Yield: 1 (10-inch) Bundt cake

¾ cup natural unsweetened cocoa powder
3 (1-ounce) squares German’s sweet chocolate, chopped
¾ cup hot coffee
½ cup unsalted butter, softened
2 cups sugar
3 teaspoons vanilla extract
3 egg whites, at room temperature
3 cups all-purpose flour
3 teaspoons baking powder
¾ teaspoon baking soda
1½ teaspoons salt
1½ cups whole buttermilk
Butterscotch Glaze
 
1. Preheat oven to 350°. Generously spray a 10-inch Bundt pan with nonstick baking spray with flour. Set aside.

2. In a medium bowl, whisk together cocoa powder, chocolate, and coffee to combine. Set aside.

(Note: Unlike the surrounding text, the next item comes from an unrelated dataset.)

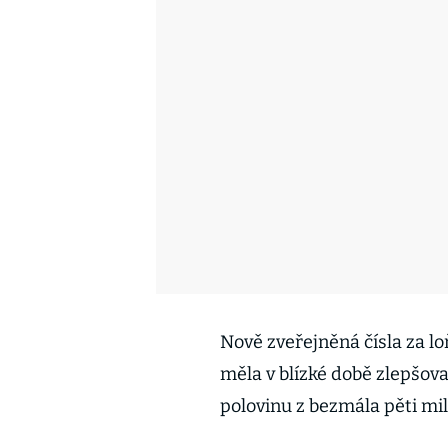
Nově zveřejněná čísla za lo
měla v blízké době zlepšova
polovinu z bezmála pěti mil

3. In a large bowl, beat butter, sugar, and vanilla at high speed with an electric mixer until fluffy, approximately 4 minutes. Add egg whites, in thirds, beating well after each addition. Reduce mixer speed to low, and add chocolate mixture, beating until combined.

4. In another medium bowl, whisk together flour, baking powder, baking soda, and salt. Add flour mixture to butter mixture in thirds, alternately with buttermilk, beginning and ending with flour mixture. Pour batter into prepared pan.

5. Bake until a wooden pick inserted near the center of cake comes out clean, approximately 1 hour. Let cool in pan for 10 minutes. Remove from pan, and let cool completely on a wire rack. Pour Butterscotch Glaze over cake. Store at room temperature for up to 5 days.